** SUPPLIED TEXT follows **

In Germany, over a third of asylum seekers come from the Balkans. Their cases have been nearly universally rejected, compared to the far majority accepted for Syrian refugees – a fact that has been used to justify the new policies to streamline groups into different processes.

But those who work with migrants worry that the simplification hurts those with legitimate claims for asylum. Marcel Berlinghoff, a historian at the Institute for Migration Research and Intercultural Studies at the University of Osnabrück, notes for example that many of those fleeing to Germany from the Balkans are Roma, who are persecuted and thus eligible for asylum.

The principle of speeding up applications for Syrians has broad support, and even from the asylum seekers of other nations. Hassan Bachif, a refugee from Libya who now lives in the school as his case languishes, says he doesn’t begrudge Syrian refugees the immediate attention they've received. “They’ve come with wives and children,” he says. “They can’t be left on the street.”

The words "refugees welcome" are painted in thick yellow paint at the top floor of the school – not distinguishing between nationalities.

But there is some concern among asylum seekers that the welcome is not universal. Amir Elnour Adam, who arrived in this school less than two weeks ago and came from Greece where he organized Sudan refugees for years, says the political persecution he faces at home in Sudan is just as dire as anyone else fleeing for their lives. “All refugees should be treated the same,” but it remains to be seen if they will be, he says.

** End of SUPPLIED TEXT **
** INPUT DATA follows **

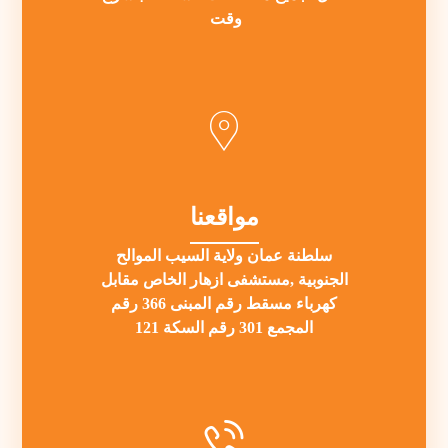
وقت
مواقعنا
سلطنة عمان ولاية السيب الموالح
الجنوبية ,مستشفى ازهار الخاص مقابل
كهرباء مسقط رقم المبنى 366 رقم
المجمع 301 رقم السكة 121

** End of INPUT DATA **

TASK DIRECTIONS
Name every person identified by name in the text on asylum seekers in Germany.

ANSWER FOR THE TASK
Marcel Berlinghoff
Hassan Bachif
Amir Elnour Adam